Now let's do this in ggplot. What values do we want in the `aes()` function? Those need to be columns. `aes(x=..., y=..., col=....)`
```
data.frame(
   col=name.of.thing.we.plot, 
   y=value.of.thing.we.plot, 
   x=x.value
   )
```

So we'll have a column of x (carb or model or 1:n), a column for our y (mpg,wt,hp) and a column for names ("mpg","wt","hb").
```{r}
df.long <- data.frame()
a <- data.frame(model=df$model, val=df$mpg, name="mpg", carb=df$carb)
df.long <- rbind(df.long, a)
a <- data.frame(model=df$model, val=df$wt, name="wt", carb=df$carb)
df.long <- rbind(df.long, a)
a <- data.frame(model=df$model, val=df$hp, name="hp", carb=df$carb)
df.long <- rbind(df.long, a)
df.long
```

Now we can plot with ggplot.
```{r}
ggplot(df.long, aes(x=model, y=val, col=name)) + geom_point()
```

And we can easily do panels.
```{r}
ggplot(df.long, aes(x=model, y=val, col=name)) + geom_point() +
  facet_wrap(~name)
```

## Pivoting

So creating your long data frames like that would get tidieous and inefficient.
The tidyr package has [functions to make this easier](https://dcl-wrangle.stanford.edu/pivot-basic.html).

### `pivot_longer`

```
pivot_longer(
    data frame name,
    cols = what columns will you stack or pivot,
    names_to = colname for the column with the column names that your stacked,
    values_to = colname for the column with the values
  )
```

```{r}
df.long2 <- 
  pivot_longer(
    df,
    cols = c("mpg", "wt", "hp"),
    names_to = "name",
    values_to = "val"
  )
```

```{r}
df.long2
```

It changed the order our names but that's ok. We can fix that if needed.
```{r}
ggplot(df.long, aes(x=model, y=val, col=name)) + geom_point() +
  facet_wrap(~name)
```

It changed the order our names but that's ok. We can fix that if needed.
```{r}
df.long$name <- factor(df.long$name, levels=c("mpg", "wt", "hp"))
ggplot(df.long, aes(x=model, y=val, col=name)) + geom_point() +
  facet_wrap(~name) +
  theme(axis.text.x=element_blank())
```

Read `?tidyr::pivot_longer` to learn more options but this will be all you need most of the time.

### `pivot_wider`

```
pivot_wider( 
    data frame name,
    names_from = what column has the column names
    values_from = what column has the values
  )
```


```{r}
pivot_wider( 
    df.long,
    names_from = "name", 
    values_from = "val"
  )
```
BTW, you will normally see the function called with piping.

```{r results="hide"}
df.long %>%
  pivot_wider( 
    names_from = "name", 
    values_from = "val"
  )
```


# Comments

I rarely use piping. Why?

* Piping is fine but is super slow. Also I develop packages and the R package checks often through errors with piping or any type of implicit reference to data columns in data frames.  So like `subset(df, x==1)` is implicit because it is implying that there is an `x` column in `df` but that code will actually work if `x` is not in `df`. If you are a package writer, the check will complain about that vagueness.
* I have a hard time following long strings of pipes and lose track of what's going on.

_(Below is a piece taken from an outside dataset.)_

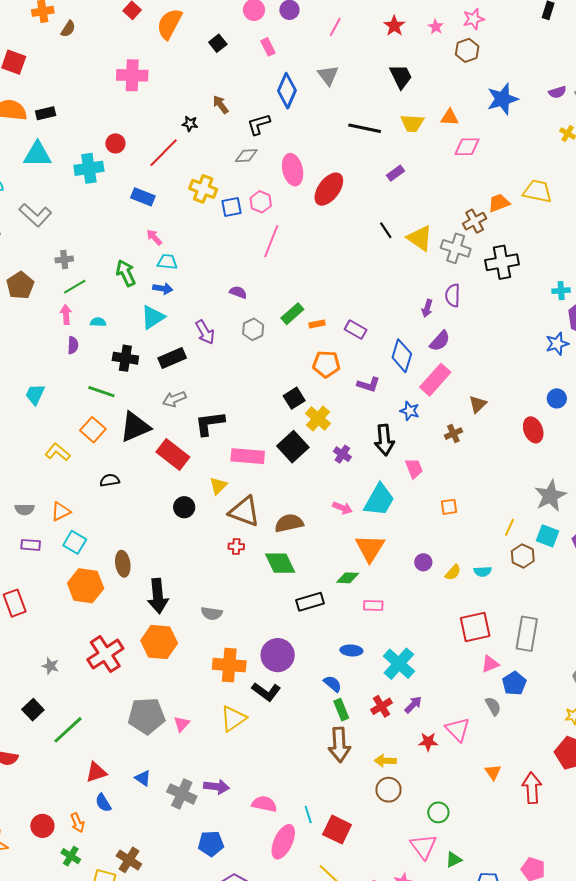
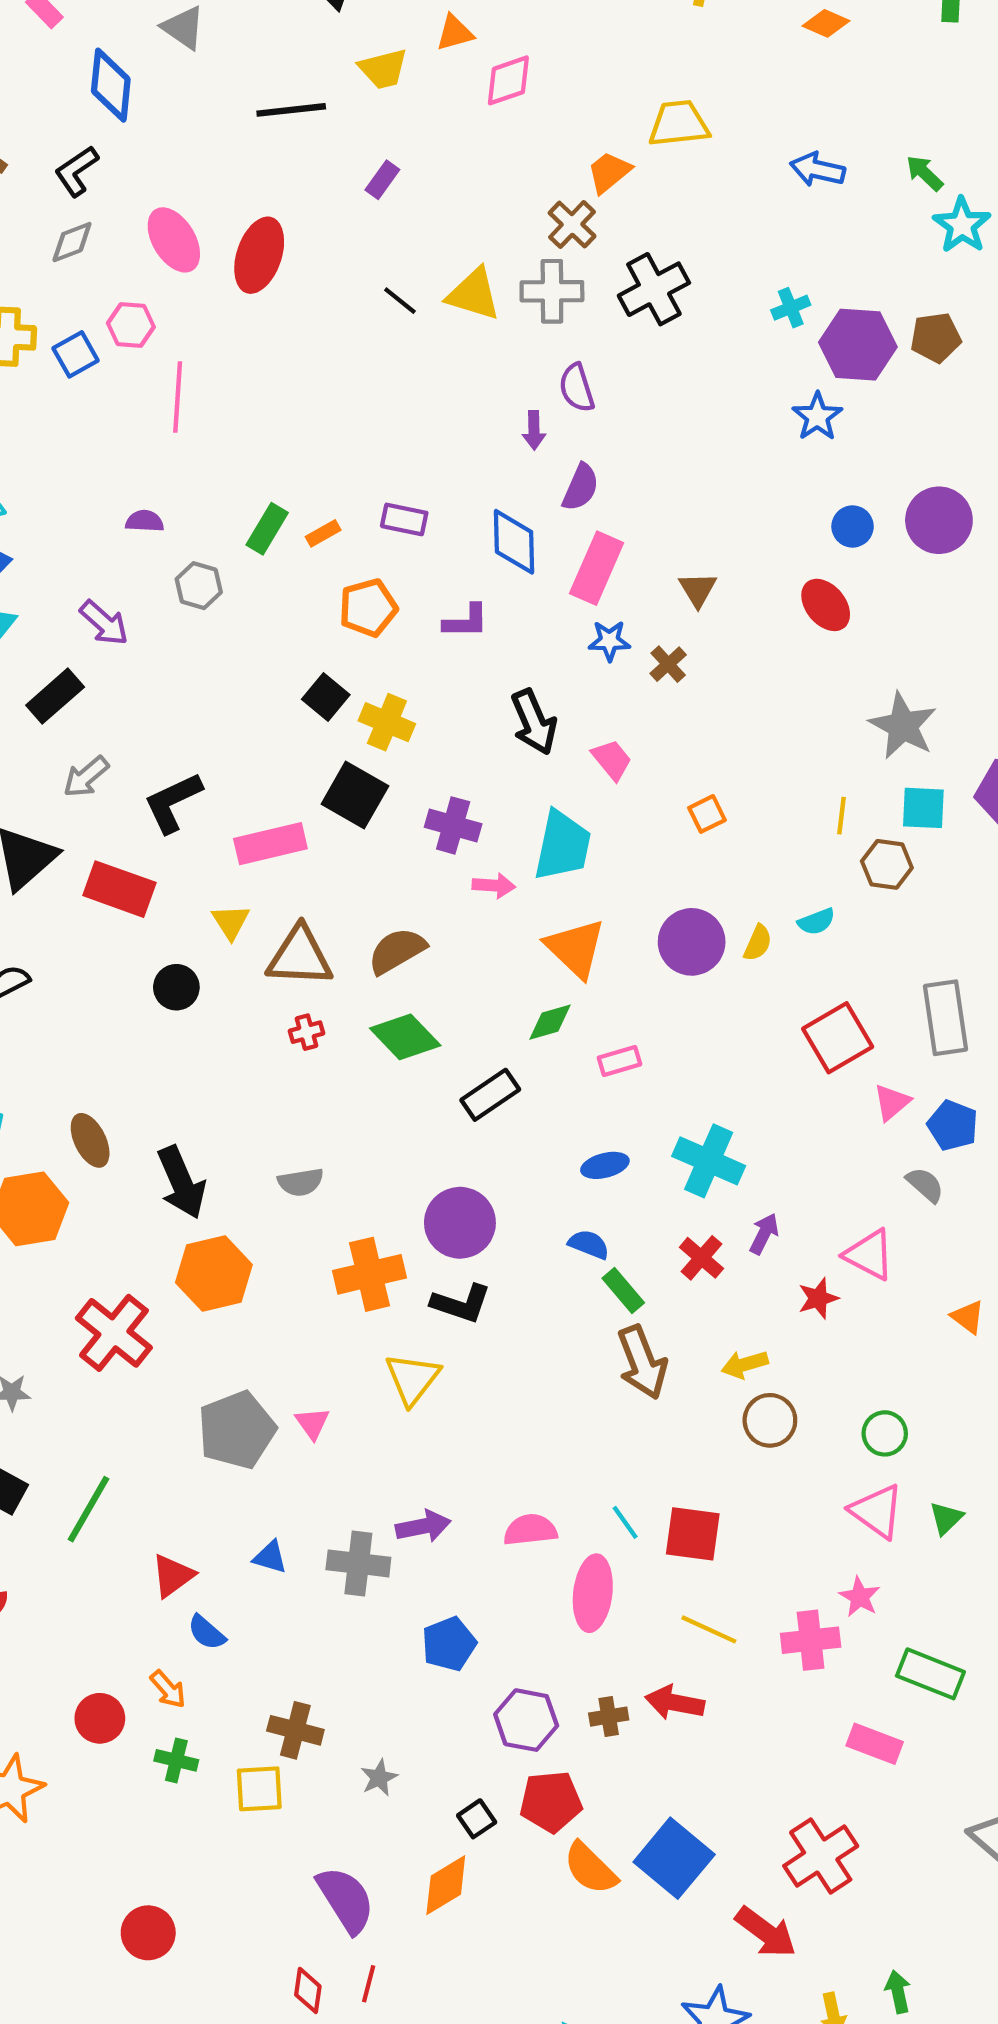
blue star: (410, 411) -> (609, 641), moved
purple cross: (342, 454) -> (453, 825), moved, size x1.4
purple circle: (423, 562) -> (692, 942), size x1.8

And I rarely use dplyr, tidyr, or tidyverse verbs.

* tidyverse is "maturing" which means the functions keep changing...which means my code rots quickly.
* I often have to do something that takes me a long time to figure out how to do with tidyverse.

Whereas learning ggplot2 has made my plotting much, much faster, I can't say the same with data-wrangling with tidyverse except for a few functions that I use to help out with ggplot.